All pregnant women should be screened for sexually transmitted diseases including syphilis. If the rapid tests are suggestive of syphilis Treponema-specific tests to confirm the diagnosis are recommended.

After the delivery, the placenta should be examined in dark field to detect Treponema pallidum. Specific blood tests such as fluorescent treponemal antibody absorbed test (FTA-ABS), Venereal Disease Research Laboratory (VDRL) and rapid plasma reagin (RPR) test may be necessary to confirm or exclude syphilis. Cerebro-spinal fluid testing, ophthalmologic evaluation, and X-ray may also be necessary.

Neonates with no symptoms born to infected mothers should receive a single dose of an antibiotic. Infants who present with the signs of congenital syphilis require a course of antibiotics.

The tests should be repeated every 2-3 month and if necessary the treatment should be continued.

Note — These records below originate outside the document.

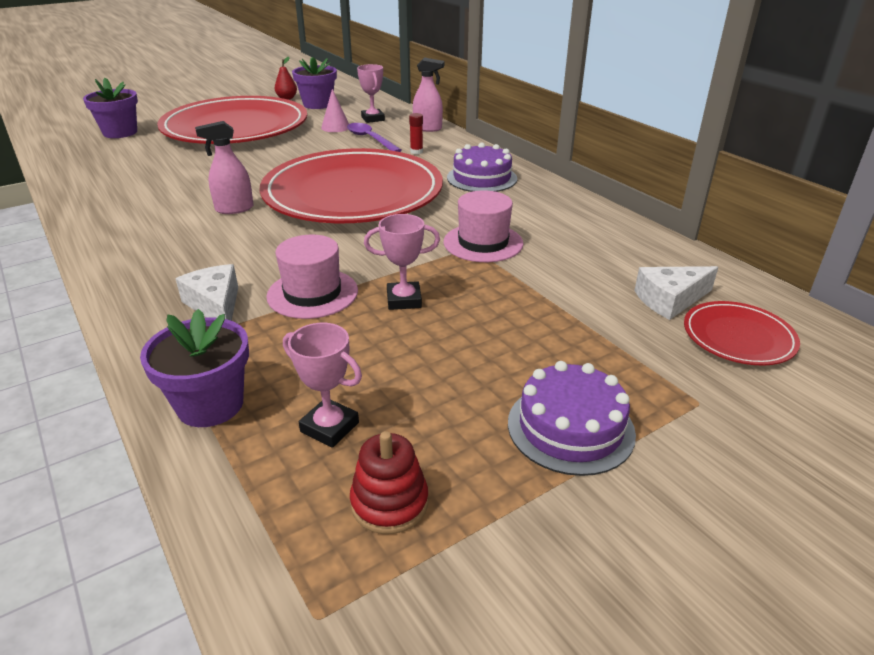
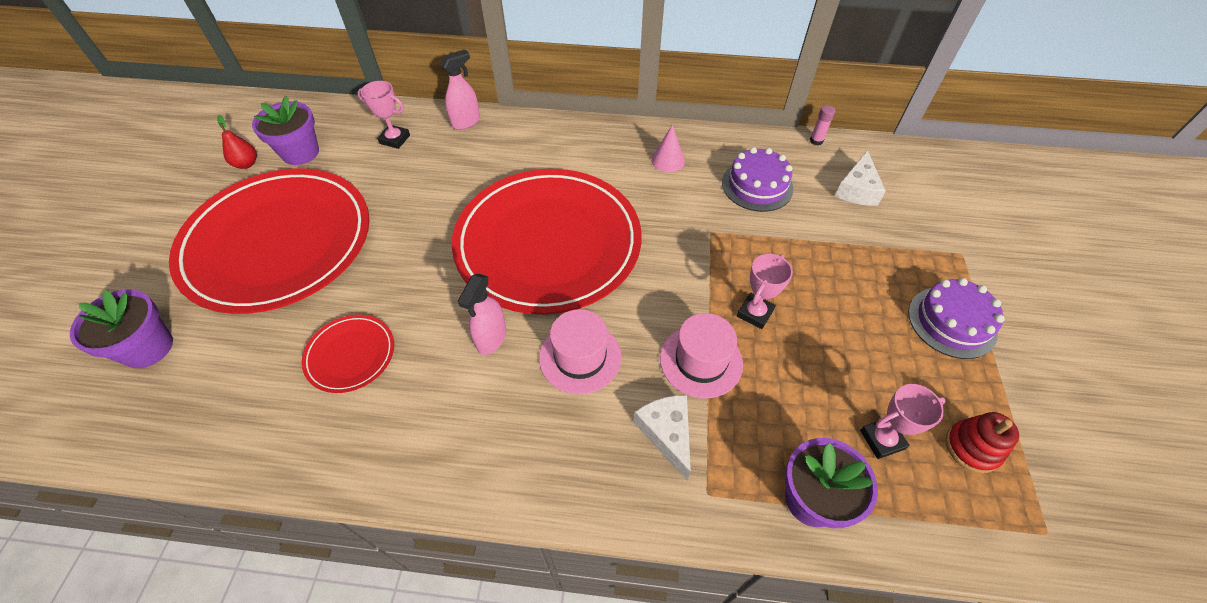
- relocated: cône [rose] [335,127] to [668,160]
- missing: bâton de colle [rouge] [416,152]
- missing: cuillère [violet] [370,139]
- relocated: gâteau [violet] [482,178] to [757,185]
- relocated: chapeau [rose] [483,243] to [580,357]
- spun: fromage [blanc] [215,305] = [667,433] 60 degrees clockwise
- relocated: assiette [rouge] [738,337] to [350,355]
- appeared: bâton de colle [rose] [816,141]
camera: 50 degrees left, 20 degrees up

Congenital syphilis prevention

The best way to prevent the disease is to detect the diseases and provide the adequate treatment for the mother-to-be as early as possible – respectively, a pregnant woman should be tested for venereal diseases during the 1st trimester and if needed retested later and before the delivery. Erythromycin and tetracycline are contraindicated for pregnant women.